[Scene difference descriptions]

▽

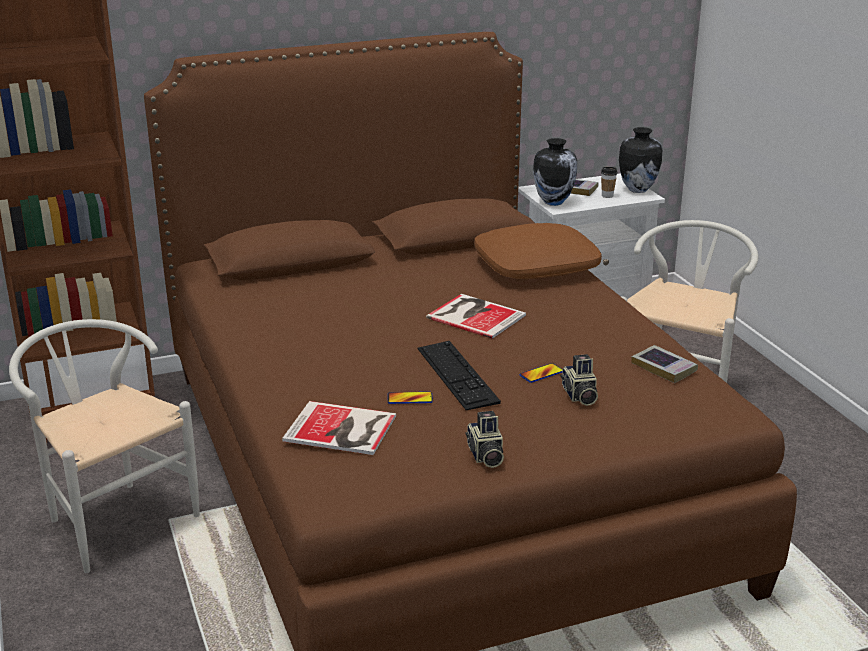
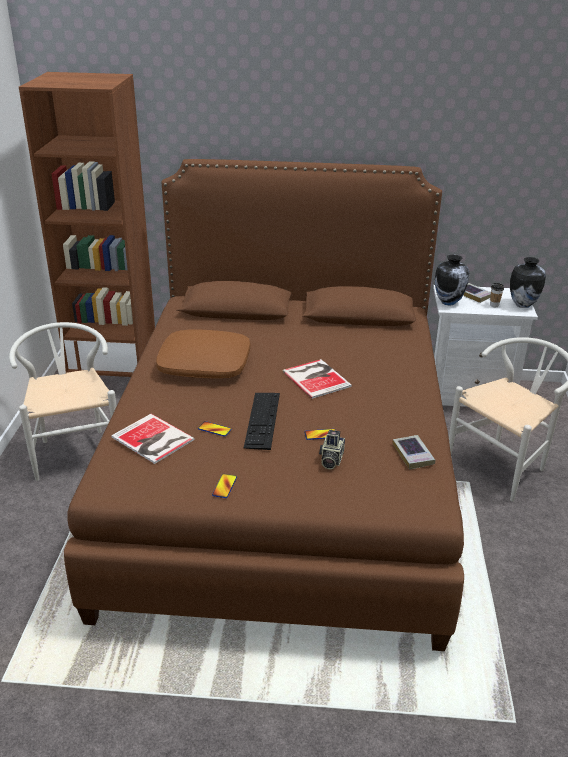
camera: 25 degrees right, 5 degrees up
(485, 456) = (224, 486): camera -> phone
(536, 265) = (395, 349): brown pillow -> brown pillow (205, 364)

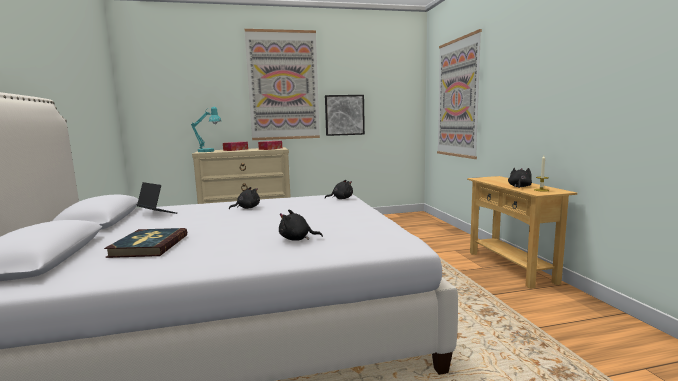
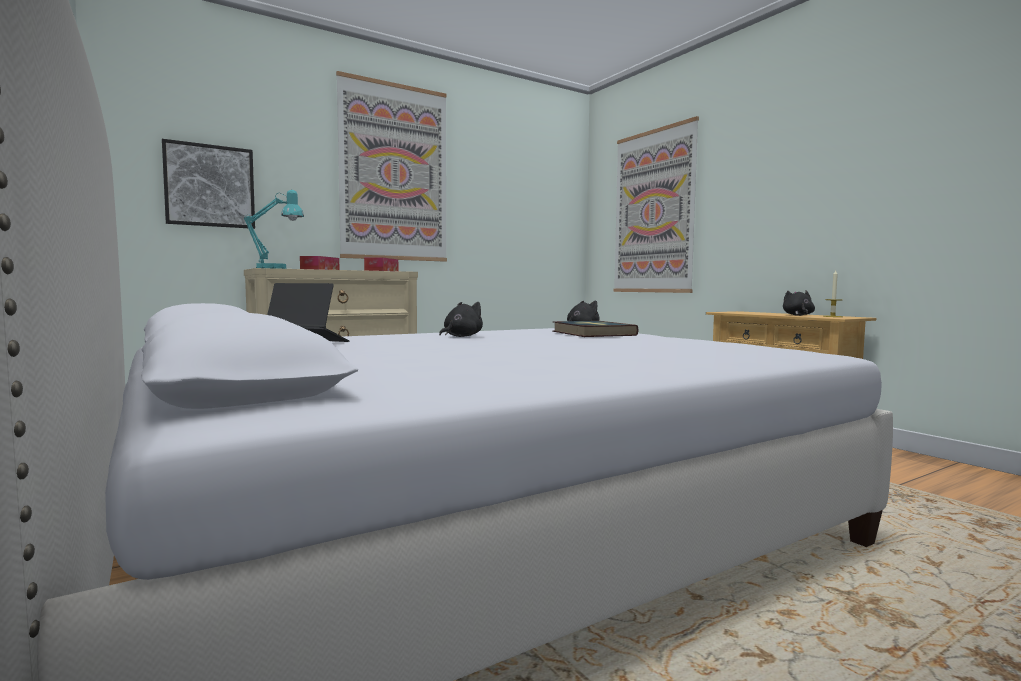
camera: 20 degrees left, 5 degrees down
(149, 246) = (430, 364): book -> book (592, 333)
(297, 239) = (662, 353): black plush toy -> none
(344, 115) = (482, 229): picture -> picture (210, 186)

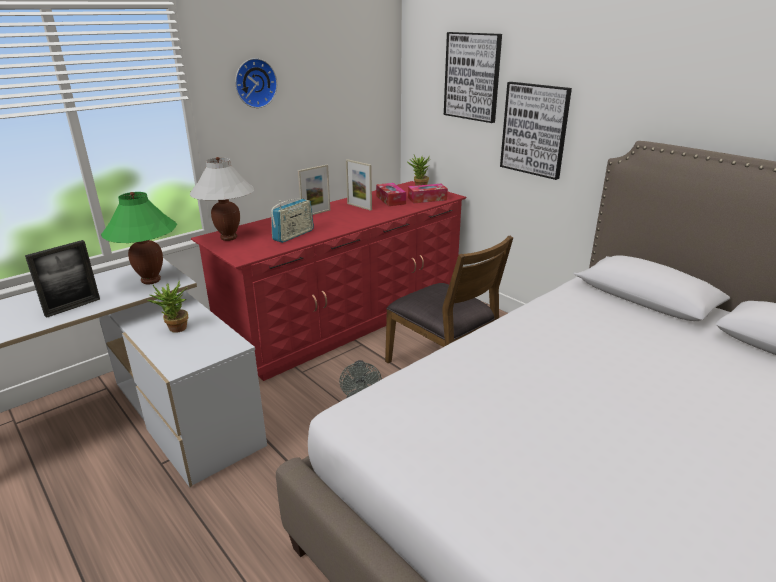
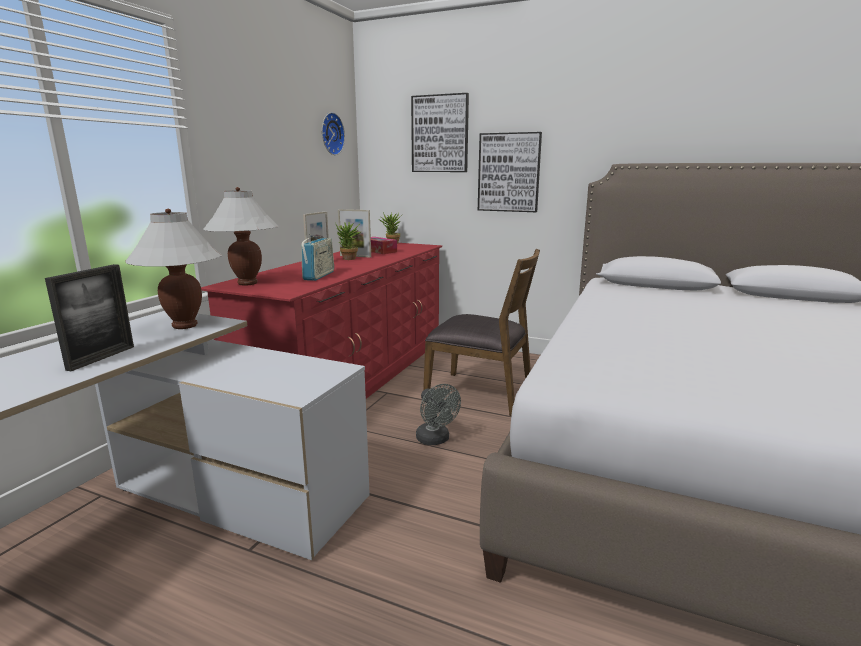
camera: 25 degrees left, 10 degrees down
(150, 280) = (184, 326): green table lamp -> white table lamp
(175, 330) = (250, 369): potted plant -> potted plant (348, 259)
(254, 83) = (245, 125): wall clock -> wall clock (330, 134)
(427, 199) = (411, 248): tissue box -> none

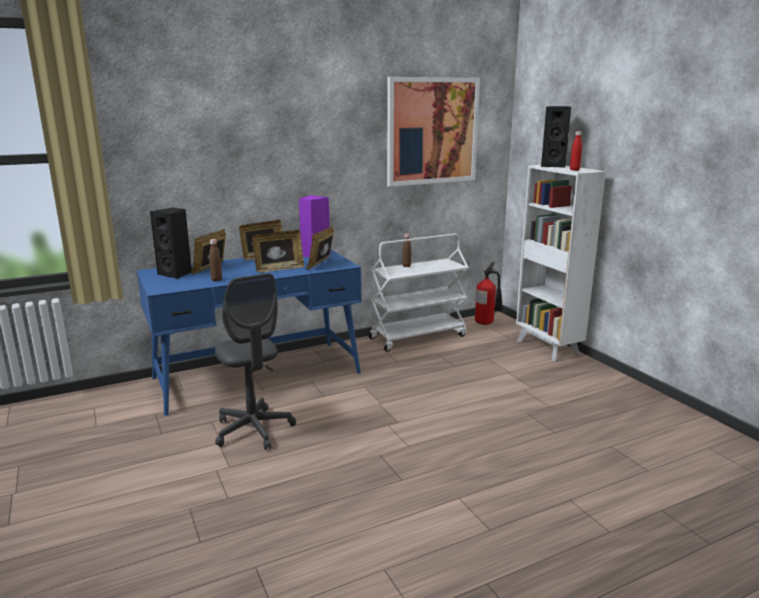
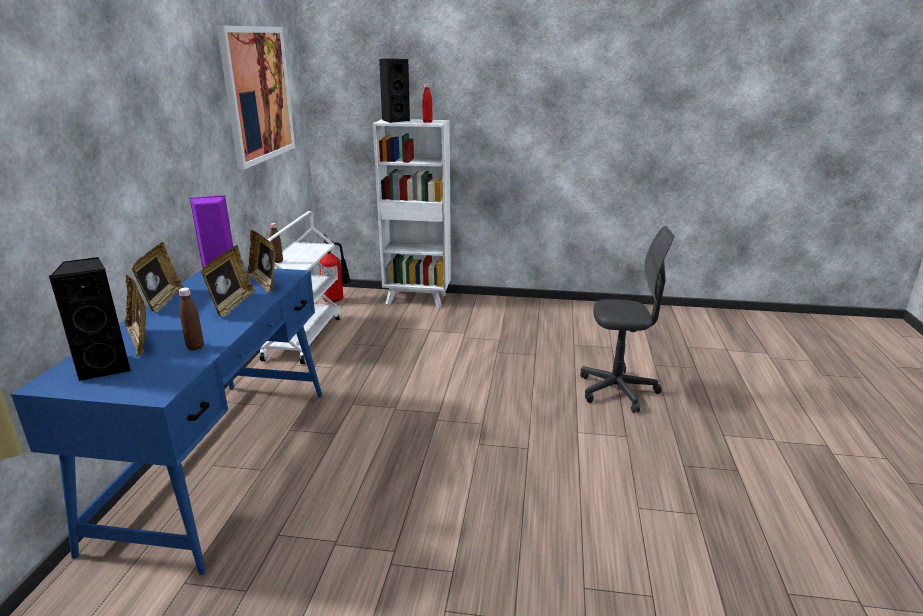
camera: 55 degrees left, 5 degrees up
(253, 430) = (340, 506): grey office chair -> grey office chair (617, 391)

△

— ACTIVITY —
Give again, unchanged, only the lines from the line containing "camera: 20 degrees left, 5 degrees down" to the last line of the records above. Pictures do not belong in the copy.

— ANSWER TO THE EXERCISE —
camera: 20 degrees left, 5 degrees down
(149, 246) = (430, 364): book -> book (592, 333)
(297, 239) = (662, 353): black plush toy -> none
(344, 115) = (482, 229): picture -> picture (210, 186)

camera: 25 degrees left, 10 degrees down
(150, 280) = (184, 326): green table lamp -> white table lamp
(175, 330) = (250, 369): potted plant -> potted plant (348, 259)
(254, 83) = (245, 125): wall clock -> wall clock (330, 134)
(427, 199) = (411, 248): tissue box -> none

camera: 55 degrees left, 5 degrees up
(253, 430) = (340, 506): grey office chair -> grey office chair (617, 391)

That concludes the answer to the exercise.